### [Excerto do documento]

As necessidades dos filhos devem ser o foco principal. Satisfazê-las é o objetivo maior e, por isso, as situações devem ser analisadas com objetividade e os modelos educativos adequados em torno de dois grandes eixos: sensibilidade, com os olhos postos nas crianças; e controlo, com definição de regras e limites ajustados a idades e contextos.

“Se existirem braços-de-ferro não há negociação possível e são os filhos que acabam por encontrar estratégias para lidar com a ausência de harmonia – com mentiras e omissões, contando x a um pai e y ao outro. Os pais devem conversar com calma, ouvindo o que o outro tem a dizer, quais os seus argumentos”, adianta Rute Agulhas.

Justificações em cima da mesa, é possível encontrar alternativas de resposta que podem ser mais do que a solução A ou B. “Muitas vezes existem alternativas intermédias que os pais não exploram ou equacionam, tão centrados que estão nas próprias perspetivas”, sublinha.

Desautorizar e manipular

Na educação das crianças, os pais podem ter olhares diferentes sobre o mesmo assunto, opiniões baseadas em receios pessoais ou mesmo projeções que possam estar a fazer para os mais novos. Conversar antes e depois explicar a decisão aos miúdos é a melhor opção. Por várias razões.

Rute Agulhas diz que “os filhos precisam de sentir que existe nos pais um denominador comum, embora possam também existir olhares um pouco diferentes sobre alguns aspetos”. À medida que crescem, as crianças também se apercebem destas divergências. “Se estas não forem conversadas e negociadas, os pais correm o risco de os filhos começarem a manipular, aproveitando-se da fragilidade dos pais.”

O pai concorda, a mãe discorda, e as opiniões entram em choque em frente aos filhos. “Para evitar esta desautorização os pais têm, necessariamente, de conversar previamente um com o outro. Se em conversa com o filho surgir algum tema imprevisto que gere opiniões diversas por parte de cada um dos pais, deve-se dizer de forma clara que os pais ainda precisam de pensar melhor naquele assunto e que não podem, no imediato, ter uma resposta final”, aconselha.

Nunca desautorizar o outro perante os filhos. Catarina Mexia, psicóloga e terapeuta familiar, defende que essa deve ser a regra número um, seja em que contexto for. “Exibir as fragilidades educativas perante os filhos, qualquer que seja a idade, permite que o adágio popular ‘dividir para reinar’ se torne verdade, com consequências menos positivas”, comenta. Se as discussões se tornam repetitivas, a família perde o foco e uma decisão que deve ser assertiva corre o risco de cair por terra. E não só. Os filhos percebem com quem é mais fácil fazer uma aliança sobre determinado assunto. Ou com o pai, ou com a mãe.

### [Informação fornecida]
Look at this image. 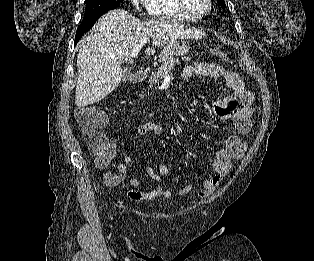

### [Objetivo do exercício]
Escreva a continuação do texto sobre os pais e a educação dos filhos, começando a seguir à última frase apresentada. As linhas são material independente.

### [Resposta à tarefa]
“Exibir as fragilidades educativas perante os filhos, qualquer que seja a idade, permite que o adágio popular ‘dividir para reinar’ se torne verdade, com consequências menos positivas”
Catarina Mexia
Terapeuta familiar

Sair com os amigos, dormir fora de casa, definir horários, tudo isto faz parte do crescimento, e o equilíbrio entre responsabilidade e autonomia é um constante desafio que põe à prova bastantes pais e em várias dimensões. “Muitas vezes não se trata apenas de questões de princípio, ou de valores, mas de medo pela perda de controlo sobre o bem mais precioso.” Os filhos.

E os pais não são todos iguais. Um pai mais disciplinador defende determinados princípios e antecipa certas consequências se a educação não seguir o caminho que traçou. Um pai mais descontraído tem também as suas ideias e valores e age à luz do que acredita.

Tem de haver cedências baseadas na confiança. “Primeiro na confiança daquilo que fomos capazes de ensinar aos nossos filhos e naquilo que eles foram capazes de assimilar. Por outro lado, na confiança na capacidade do outro em avaliar a situação e, resultado de uma conversa franca e honesta, de partilhar medos e convicções que permitam cedências de cada um dos pais”, refere Catarina Mexia.

E se não há consenso na decisão, tem de haver tréguas, ou seja, um acordo para que as coisas resultem. Um cede para que se chegue a alguma conclusão. “É importante dar feedback ao filho para que ele sinta que é entendido e que não está sozinho no seu caminho para a autonomia. Mostrar empatia não significa quebrar o acordo previamente estabelecido. Significa conversar com ele, ouvir e mostrar compreensão pelas suas necessidades, sem desautorizar o outro”, assinala a psicóloga. Essa flexibilidade dos dois lados do casal e essa proximidade entre pais e filhos podem despertar novas informações capazes de abrir outras perspetivas para lidar com determinadas questões.

Educar um filho é um exercício exigente, uma tarefa de todos os dias da vida de casal. Chegar a consensos nem sempre é fácil. Diana Alves, psicóloga e professora auxiliar da Faculdade de Psicologia e de Ciências da Educação da Universidade do Porto, faz notar que pai e mãe podem ter opiniões contrárias, e que é normal que assim seja, mas a decisão final não pode revelar essas diferenças.

“Os pais devem tentar organizar-se para que as suas orientações sejam consistentes.” O que for transmitido deve ser fruto de uma decisão conjunta. Daí a importância da conversa em casal. Os três “C” da comunicação, que deve ser calorosa, consistente e clara, são uma das componentes da parentalidade positiva. E aplicam-se neste caso. “Não confundir calorosa com dizer sempre que sim”, avisa.

Calorosa nos afetos, consistente na decisão, e clara para que não haja dúvidas, sobretudo na fase da pré-adolescência e adolescência. Um diálogo afinado e ajustado é crucial para uma decisão conjunta do casal. Mesmo quando as opiniões divergem e as visões não se encontram.